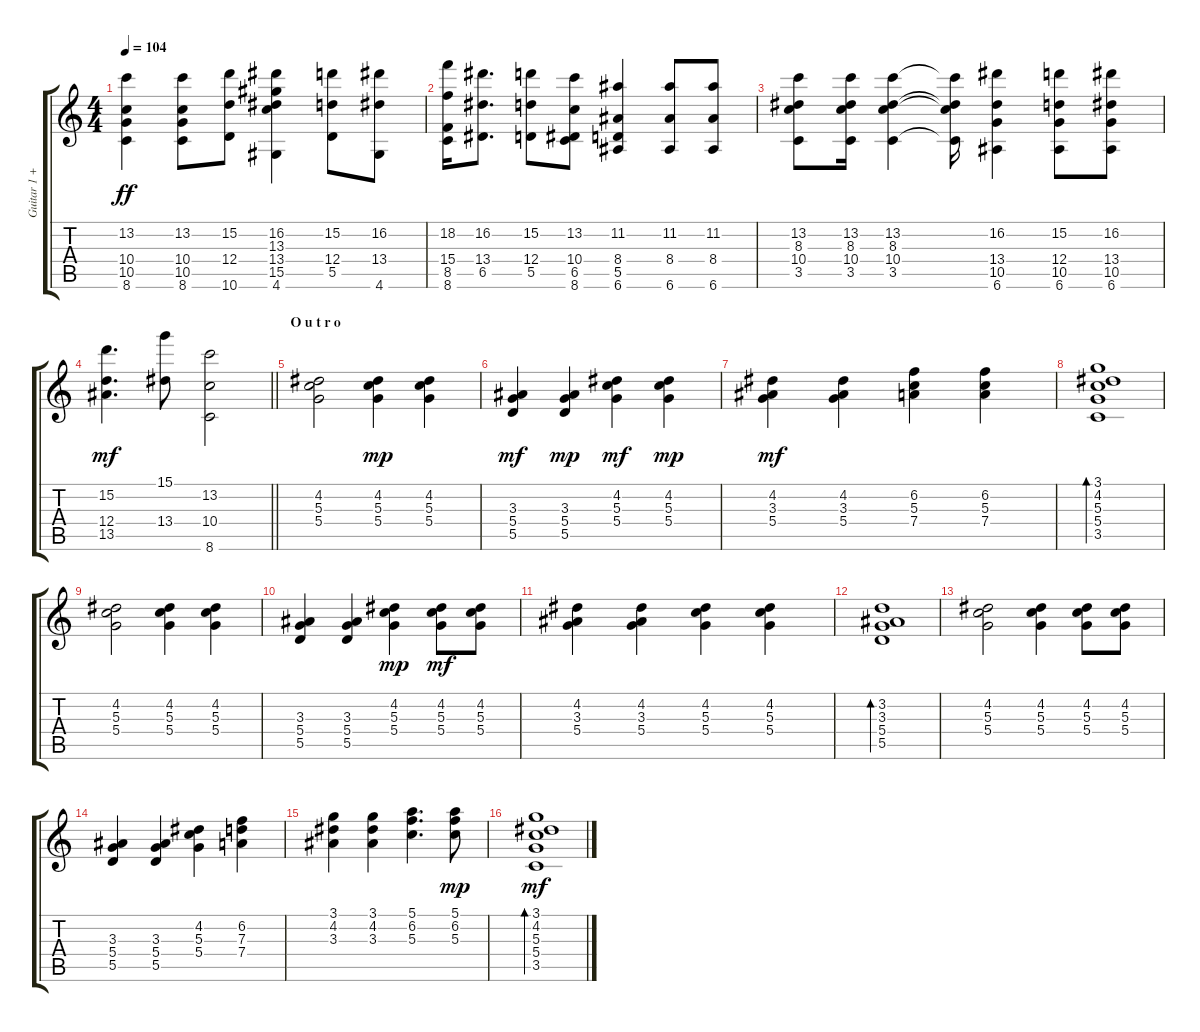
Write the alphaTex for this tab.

\track ("Guitar 1 + Voice" "Guitar 1 +") {instrument acousticguitarsteel}
\staff {score tabs}
\tuning (E4 B3 G3 D3 A2 E2) {hide}
\ts (4 4)
\tempo 104
\clef g2
\ks c
(13.2 10.4 10.5 8.6).4{dy ff} (13.2 10.4 10.5 8.6).8 (15.2 12.4 10.6).8 (16.2 13.3 13.4 15.5 4.6).4 (15.2 12.4 5.5).8 (16.2 13.4 4.6).8 |
(18.2 15.4 8.5 8.6).16 (16.2 13.4 6.5).8{d} (15.2 12.4 5.5).8 (13.2 10.4 6.5 8.6).8 (11.2 8.4 5.5 6.6).4 (11.2 8.4 6.6).8 (11.2 8.4 6.6).8 |
(13.2 8.3 10.4 3.5).8 (13.2 8.3 10.4 3.5).16 (13.2 8.3 10.4 3.5).4 (13.2{t} 8.3{t} 10.4{t} 3.5{t}).16 (16.2 13.4 10.5 6.6).4 (15.2 12.4 10.5 6.6).8 (16.2 13.4 10.5 6.6).8 |
\barLineRight lightlight
(15.2 12.4 13.5).4{d dy mf} (15.1 13.4).8 (13.2 10.4 8.6).2 |
\section ("" "O u t r o")
(4.2 5.3 5.4).2 (4.2 5.3 5.4).4{dy mp} (4.2 5.3 5.4).4 |
(3.3 5.4 5.5).4{dy mf} (3.3 5.4 5.5).4{dy mp} (4.2 5.3 5.4).4{dy mf} (4.2 5.3 5.4).4{dy mp} |
(4.2 3.3 5.4).4{dy mf} (4.2 3.3 5.4).4 (6.2 5.3 7.4).4 (6.2 5.3 7.4).4 |
(3.1 4.2 5.3 5.4 3.5).1{bd 240} |
(4.2 5.3 5.4).2 (4.2 5.3 5.4).4 (4.2 5.3 5.4).4 |
(3.3 5.4 5.5).4 (3.3 5.4 5.5).4 (4.2 5.3 5.4).4{dy mp} (4.2 5.3 5.4).8{dy mf} (4.2 5.3 5.4).8 |
(4.2 3.3 5.4).4 (4.2 3.3 5.4).4 (4.2 5.3 5.4).4 (4.2 5.3 5.4).4 |
(3.2 3.3 5.4 5.5).1{bd 240} |
(4.2 5.3 5.4).2 (4.2 5.3 5.4).4 (4.2 5.3 5.4).8 (4.2 5.3 5.4).8 |
(3.3 5.4 5.5).4 (3.3 5.4 5.5).4 (4.2 5.3 5.4).4 (6.2 7.3 7.4).4 |
(3.1 4.2 3.3).4 (3.1 4.2 3.3).4 (5.1 6.2 5.3).4{d} (5.1 6.2 5.3).8{dy mp} |
(3.1 4.2 5.3 5.4 3.5).1{bd 240 dy mf}
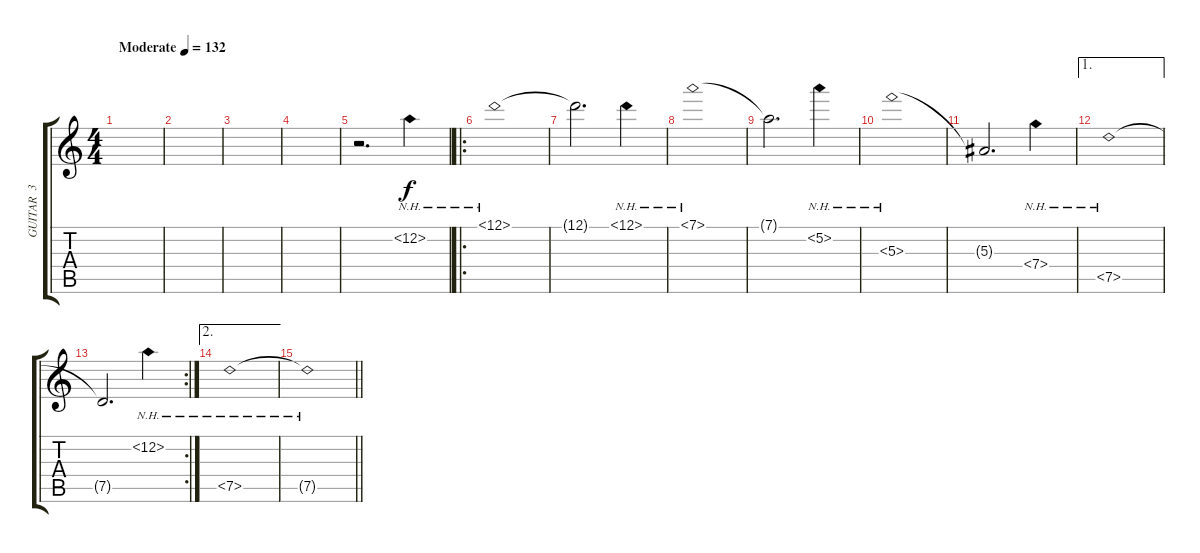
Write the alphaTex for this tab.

\track ("GUITAR  3" "GUITAR  3") {instrument distortionguitar}
\staff {score tabs}
\tuning (D4 A3 F3 C3 G2 D2) {hide}
\ts (4 4)
\tempo (132 "Moderate")
\clef g2
\ks c
|
|
|
|
r.2{d} 12.2{nh}.4{volume 4} |
\ro
12.1{nh}.1 |
12.1{t}.2{d} 12.1{nh}.4 |
7.1{nh}.1 |
7.1{t}.2{d} 5.2{nh}.4 |
5.3{nh}.1 |
5.3{t}.2{d} 7.4{nh}.4 |
\ae 1
7.5{nh}.1 |
\rc 2
7.5{t}.2{d} 12.2{nh}.4 |
\ae 2
7.5{nh}.1 |
\barLineRight lightlight
7.5{nh t}.1
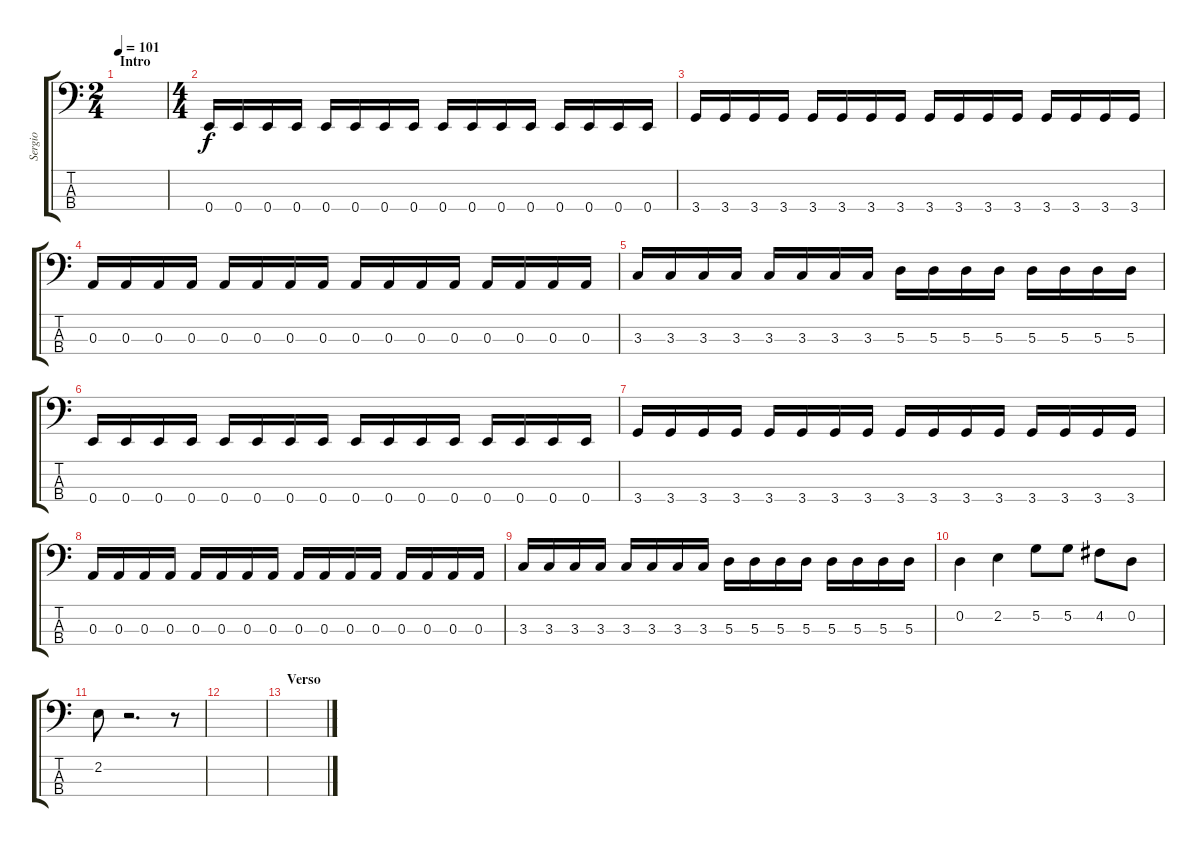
\track ("Sergio" "Sergio") {instrument electricbassfinger}
\staff {score tabs}
\tuning (G2 D2 A1 E1) {hide}
\ts (2 4)
\section ("" "Intro")
\tempo 101
\clef f4
\ks c
|
\ts (4 4)
0.4.16 0.4.16 0.4.16 0.4.16 0.4.16 0.4.16 0.4.16 0.4.16 0.4.16 0.4.16 0.4.16 0.4.16 0.4.16 0.4.16 0.4.16 0.4.16 |
3.4.16 3.4.16 3.4.16 3.4.16 3.4.16 3.4.16 3.4.16 3.4.16 3.4.16 3.4.16 3.4.16 3.4.16 3.4.16 3.4.16 3.4.16 3.4.16 |
0.3.16 0.3.16 0.3.16 0.3.16 0.3.16 0.3.16 0.3.16 0.3.16 0.3.16 0.3.16 0.3.16 0.3.16 0.3.16 0.3.16 0.3.16 0.3.16 |
3.3.16 3.3.16 3.3.16 3.3.16 3.3.16 3.3.16 3.3.16 3.3.16 5.3.16 5.3.16 5.3.16 5.3.16 5.3.16 5.3.16 5.3.16 5.3.16 |
0.4.16 0.4.16 0.4.16 0.4.16 0.4.16 0.4.16 0.4.16 0.4.16 0.4.16 0.4.16 0.4.16 0.4.16 0.4.16 0.4.16 0.4.16 0.4.16 |
3.4.16 3.4.16 3.4.16 3.4.16 3.4.16 3.4.16 3.4.16 3.4.16 3.4.16 3.4.16 3.4.16 3.4.16 3.4.16 3.4.16 3.4.16 3.4.16 |
0.3.16 0.3.16 0.3.16 0.3.16 0.3.16 0.3.16 0.3.16 0.3.16 0.3.16 0.3.16 0.3.16 0.3.16 0.3.16 0.3.16 0.3.16 0.3.16 |
3.3.16 3.3.16 3.3.16 3.3.16 3.3.16 3.3.16 3.3.16 3.3.16 5.3.16 5.3.16 5.3.16 5.3.16 5.3.16 5.3.16 5.3.16 5.3.16 |
0.2.4 2.2.4 5.2.8 5.2.8 4.2.8 0.2.8 |
2.2.8 r.2{d} r.8 |
|
\section ("" "Verso")
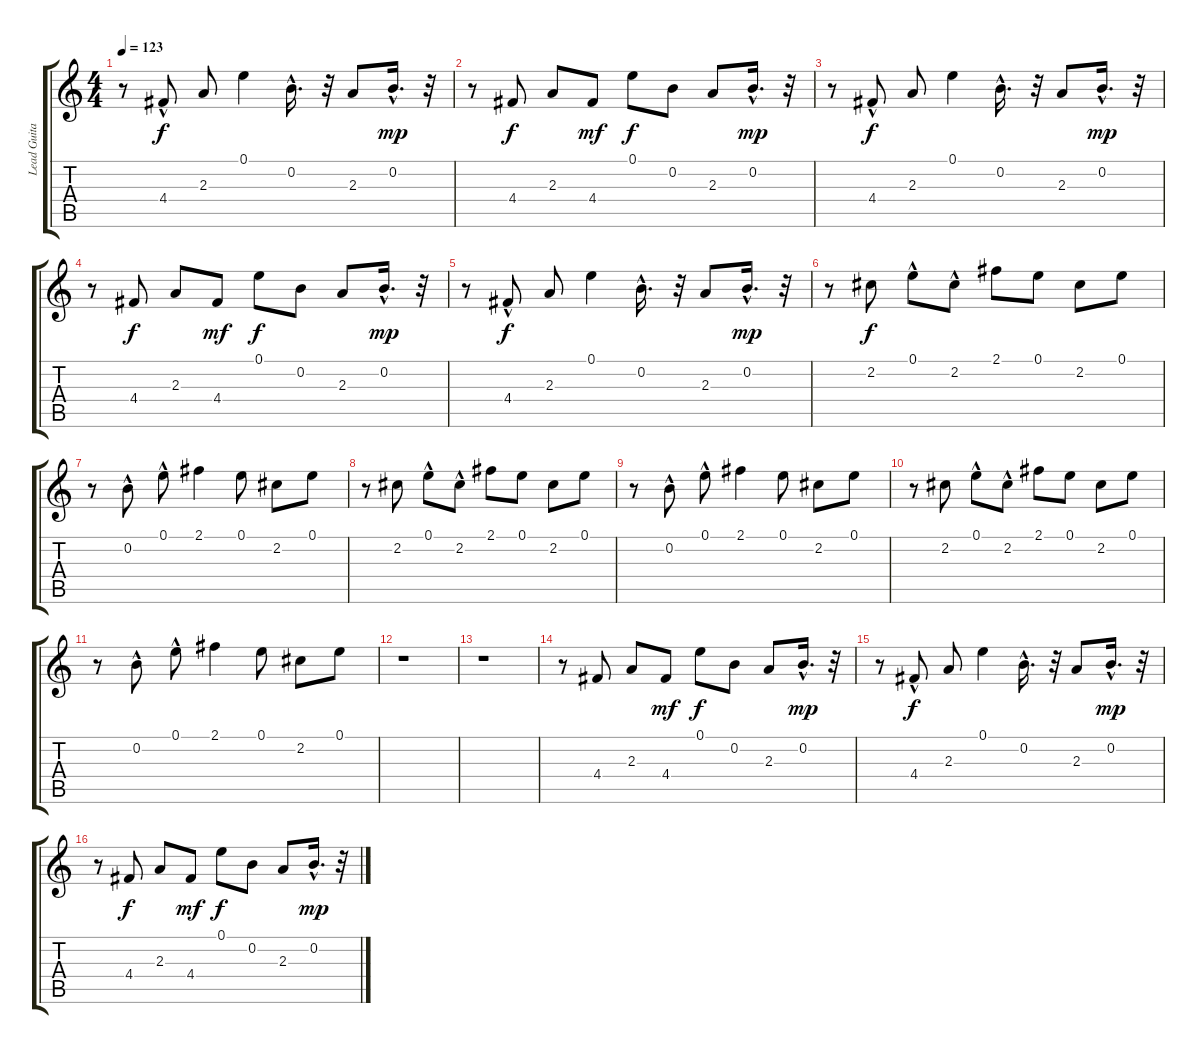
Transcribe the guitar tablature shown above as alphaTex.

\track ("Lead Guitar" "Lead Guita") {instrument electricguitarclean}
\staff {score tabs}
\tuning (E4 B3 G3 D3 A2 E2) {hide}
\ts (4 4)
\tempo 123
\clef g2
\ks c
r.8{dy mp} 4.4{hac}.8{dy f} 2.3.8 0.1.4 0.2{hac}.16{d} r.32 2.3.8 0.2{hac}.16{d dy mp} r.32 |
r.8 4.4.8{dy f} 2.3.8 4.4.8{dy mf} 0.1.8{dy f} 0.2.8 2.3.8 0.2{hac}.16{d dy mp} r.32 |
r.8 4.4{hac}.8{dy f} 2.3.8 0.1.4 0.2{hac}.16{d} r.32 2.3.8 0.2{hac}.16{d dy mp} r.32 |
r.8 4.4.8{dy f} 2.3.8 4.4.8{dy mf} 0.1.8{dy f} 0.2.8 2.3.8 0.2{hac}.16{d dy mp} r.32 |
r.8 4.4{hac}.8{dy f} 2.3.8 0.1.4 0.2{hac}.16{d} r.32 2.3.8 0.2{hac}.16{d dy mp} r.32 |
r.8 2.2.8{dy f} 0.1{hac}.8 2.2{hac}.8 2.1.8 0.1.8 2.2.8 0.1.8 |
r.8 0.2{hac}.8 0.1{hac}.8 2.1.4 0.1.8 2.2.8 0.1.8 |
r.8 2.2.8 0.1{hac}.8 2.2{hac}.8 2.1.8 0.1.8 2.2.8 0.1.8 |
r.8 0.2{hac}.8 0.1{hac}.8 2.1.4 0.1.8 2.2.8 0.1.8 |
r.8 2.2.8 0.1{hac}.8 2.2{hac}.8 2.1.8 0.1.8 2.2.8 0.1.8 |
r.8 0.2{hac}.8 0.1{hac}.8 2.1.4 0.1.8 2.2.8 0.1.8 |
r.1 |
r.1 |
r.8 4.4.8 2.3.8 4.4.8{dy mf} 0.1.8{dy f} 0.2.8 2.3.8 0.2{hac}.16{d dy mp} r.32 |
r.8 4.4{hac}.8{dy f} 2.3.8 0.1.4 0.2{hac}.16{d} r.32 2.3.8 0.2{hac}.16{d dy mp} r.32 |
r.8 4.4.8{dy f} 2.3.8 4.4.8{dy mf} 0.1.8{dy f} 0.2.8 2.3.8 0.2{hac}.16{d dy mp} r.32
########
Count the lines in the records that contain the string "hide". Give only the number.

4